BEGIN
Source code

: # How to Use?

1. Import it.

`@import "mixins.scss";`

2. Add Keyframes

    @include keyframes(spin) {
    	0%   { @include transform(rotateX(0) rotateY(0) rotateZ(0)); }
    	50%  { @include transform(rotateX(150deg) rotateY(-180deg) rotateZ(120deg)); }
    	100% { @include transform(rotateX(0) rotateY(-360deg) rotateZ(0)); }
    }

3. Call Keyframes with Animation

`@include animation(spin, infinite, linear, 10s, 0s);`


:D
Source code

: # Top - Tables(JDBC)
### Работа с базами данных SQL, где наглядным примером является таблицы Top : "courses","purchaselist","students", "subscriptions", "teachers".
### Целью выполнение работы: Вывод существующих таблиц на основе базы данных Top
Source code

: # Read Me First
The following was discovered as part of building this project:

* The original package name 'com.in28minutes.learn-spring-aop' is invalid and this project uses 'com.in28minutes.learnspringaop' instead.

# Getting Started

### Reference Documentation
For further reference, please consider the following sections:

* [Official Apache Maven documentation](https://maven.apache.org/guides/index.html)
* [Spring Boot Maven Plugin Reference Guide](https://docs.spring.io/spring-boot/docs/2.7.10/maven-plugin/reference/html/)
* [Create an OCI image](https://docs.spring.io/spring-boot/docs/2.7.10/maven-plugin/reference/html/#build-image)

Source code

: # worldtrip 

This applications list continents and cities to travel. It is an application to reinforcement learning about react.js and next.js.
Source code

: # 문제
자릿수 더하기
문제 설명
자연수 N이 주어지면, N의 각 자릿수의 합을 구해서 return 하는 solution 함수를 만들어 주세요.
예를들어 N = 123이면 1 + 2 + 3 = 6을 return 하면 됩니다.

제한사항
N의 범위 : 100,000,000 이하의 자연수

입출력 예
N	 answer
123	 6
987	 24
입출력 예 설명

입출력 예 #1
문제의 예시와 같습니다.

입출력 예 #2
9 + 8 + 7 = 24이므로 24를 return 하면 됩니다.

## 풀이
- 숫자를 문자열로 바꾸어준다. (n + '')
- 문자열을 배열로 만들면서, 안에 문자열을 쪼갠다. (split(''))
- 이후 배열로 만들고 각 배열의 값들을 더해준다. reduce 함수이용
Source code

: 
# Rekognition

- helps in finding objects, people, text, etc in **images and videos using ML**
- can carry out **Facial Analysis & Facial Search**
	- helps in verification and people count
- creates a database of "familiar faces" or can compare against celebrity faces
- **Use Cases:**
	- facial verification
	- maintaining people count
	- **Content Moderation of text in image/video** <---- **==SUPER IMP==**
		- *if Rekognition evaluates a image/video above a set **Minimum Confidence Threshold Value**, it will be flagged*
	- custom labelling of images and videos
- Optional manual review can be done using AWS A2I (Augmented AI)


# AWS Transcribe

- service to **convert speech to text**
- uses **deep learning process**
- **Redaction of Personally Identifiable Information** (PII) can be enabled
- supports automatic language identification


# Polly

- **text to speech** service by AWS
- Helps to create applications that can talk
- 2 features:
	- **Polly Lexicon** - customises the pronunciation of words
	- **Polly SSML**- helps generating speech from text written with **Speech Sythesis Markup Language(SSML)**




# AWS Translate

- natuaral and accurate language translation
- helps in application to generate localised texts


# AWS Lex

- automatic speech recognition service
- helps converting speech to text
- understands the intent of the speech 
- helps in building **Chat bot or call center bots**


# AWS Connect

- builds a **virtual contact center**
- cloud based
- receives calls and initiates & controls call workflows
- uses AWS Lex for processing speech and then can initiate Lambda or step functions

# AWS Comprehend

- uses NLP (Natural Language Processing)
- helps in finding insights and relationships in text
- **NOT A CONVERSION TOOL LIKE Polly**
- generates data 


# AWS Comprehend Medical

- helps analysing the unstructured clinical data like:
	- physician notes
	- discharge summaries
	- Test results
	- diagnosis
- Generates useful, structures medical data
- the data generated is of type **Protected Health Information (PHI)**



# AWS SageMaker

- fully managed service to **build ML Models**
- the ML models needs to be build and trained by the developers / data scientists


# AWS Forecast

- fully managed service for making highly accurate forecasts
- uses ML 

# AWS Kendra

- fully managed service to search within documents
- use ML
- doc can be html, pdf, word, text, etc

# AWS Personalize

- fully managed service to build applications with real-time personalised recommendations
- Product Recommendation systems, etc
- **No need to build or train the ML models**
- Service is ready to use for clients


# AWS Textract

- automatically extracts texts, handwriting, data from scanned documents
END
BEGIN
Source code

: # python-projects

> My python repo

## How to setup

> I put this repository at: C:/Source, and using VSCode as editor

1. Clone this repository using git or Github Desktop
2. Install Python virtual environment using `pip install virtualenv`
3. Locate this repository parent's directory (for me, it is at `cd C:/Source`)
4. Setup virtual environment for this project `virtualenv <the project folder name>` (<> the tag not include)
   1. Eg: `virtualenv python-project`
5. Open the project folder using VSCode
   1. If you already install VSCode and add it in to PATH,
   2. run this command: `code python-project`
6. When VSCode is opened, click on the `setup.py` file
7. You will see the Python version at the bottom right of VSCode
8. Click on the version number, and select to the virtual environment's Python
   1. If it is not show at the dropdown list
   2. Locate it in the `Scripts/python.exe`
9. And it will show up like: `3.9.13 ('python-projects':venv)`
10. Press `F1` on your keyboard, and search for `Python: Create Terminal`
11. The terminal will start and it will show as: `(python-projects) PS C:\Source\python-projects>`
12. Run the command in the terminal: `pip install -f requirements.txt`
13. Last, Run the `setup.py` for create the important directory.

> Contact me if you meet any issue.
END
§ Exercise aim
Among the entries above, the line containing "[Spring Boot Maven", the line containing "- **text to speech** service by AWS", and all lines between them are to be restated word for word; nothing else belongs in the reply.

§ Reply
* [Spring Boot Maven Plugin Reference Guide](https://docs.spring.io/spring-boot/docs/2.7.10/maven-plugin/reference/html/)
* [Create an OCI image](https://docs.spring.io/spring-boot/docs/2.7.10/maven-plugin/reference/html/#build-image)

Source code

: # worldtrip 

This applications list continents and cities to travel. It is an application to reinforcement learning about react.js and next.js.
Source code

: # 문제
자릿수 더하기
문제 설명
자연수 N이 주어지면, N의 각 자릿수의 합을 구해서 return 하는 solution 함수를 만들어 주세요.
예를들어 N = 123이면 1 + 2 + 3 = 6을 return 하면 됩니다.

제한사항
N의 범위 : 100,000,000 이하의 자연수

입출력 예
N	 answer
123	 6
987	 24
입출력 예 설명

입출력 예 #1
문제의 예시와 같습니다.

입출력 예 #2
9 + 8 + 7 = 24이므로 24를 return 하면 됩니다.

## 풀이
- 숫자를 문자열로 바꾸어준다. (n + '')
- 문자열을 배열로 만들면서, 안에 문자열을 쪼갠다. (split(''))
- 이후 배열로 만들고 각 배열의 값들을 더해준다. reduce 함수이용
Source code

: 
# Rekognition

- helps in finding objects, people, text, etc in **images and videos using ML**
- can carry out **Facial Analysis & Facial Search**
	- helps in verification and people count
- creates a database of "familiar faces" or can compare against celebrity faces
- **Use Cases:**
	- facial verification
	- maintaining people count
	- **Content Moderation of text in image/video** <---- **==SUPER IMP==**
		- *if Rekognition evaluates a image/video above a set **Minimum Confidence Threshold Value**, it will be flagged*
	- custom labelling of images and videos
- Optional manual review can be done using AWS A2I (Augmented AI)


# AWS Transcribe

- service to **convert speech to text**
- uses **deep learning process**
- **Redaction of Personally Identifiable Information** (PII) can be enabled
- supports automatic language identification


# Polly

- **text to speech** service by AWS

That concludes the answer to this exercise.